Includes bibliographical references (p. [259]-273) and index

Description and Table of Contents

Description

Svengali, the malevolent hypnotist in a sensationally successful novel published by George du Maurier in 1894, became such a well-known character in the culture of the period that his name entered the dictionary as one who exerts a malign persuasiveness on another. This book explores the origins and impact of Svengali and his helplessly mesmerized female victim Trilby in an age already rife with discussions of race, influence, and the unconscious mind. Daniel Pick points out that Svengali was a Jew as well as a dangerous hypnotist; his depiction struck a chord not only with pervasive nineteenth-century forebodings about irrational interpersonal forces and psychic contacts but also with prevalent anti-Semitic assumptions. He shows how Svengali became the quintessential dark hypnotist of the fin de siecle, whose image was recycled in pictures, drama, verse, and films. Pick not only discusses the work of mesmerists, hypnotists, and critics of entrancement but also relates tales of surrogate passion and psychological foreboding that feature opera singer Jenny Lind, composer Richard Wagner, politician Benjamin Disraeli, novelist Henry James, and others. The book identifies and illuminates a psychological and historical preoccupation-a cluster of Victorian ideas and images, fears and fantasies of psychic invasion and racial hypnosis that crystallized in the figure and phenomenon of Svengali.

> Exercise details:
Decide whether each statement below agrees with the Svengali book description above. Answer yes or no for each, and quote the words from the description that settle it.
(a) The novel that introduced Svengali was published by George du Maurier in 1894.
(b) The description says Svengali's image was recycled only in drama.
(c) Trilby is presented as a mesmerized victim.

> Information provided:
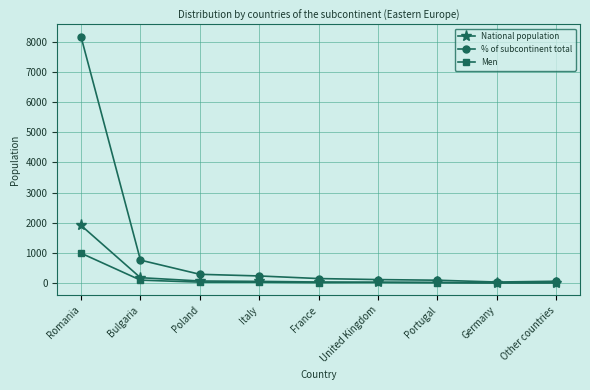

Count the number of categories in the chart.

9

> Exercise solution:
(a) Yes: "a sensationally successful novel published by George du Maurier in 1894"
(b) No: "whose image was recycled in pictures, drama, verse, and films"
(c) Yes: "his helplessly mesmerized female victim Trilby"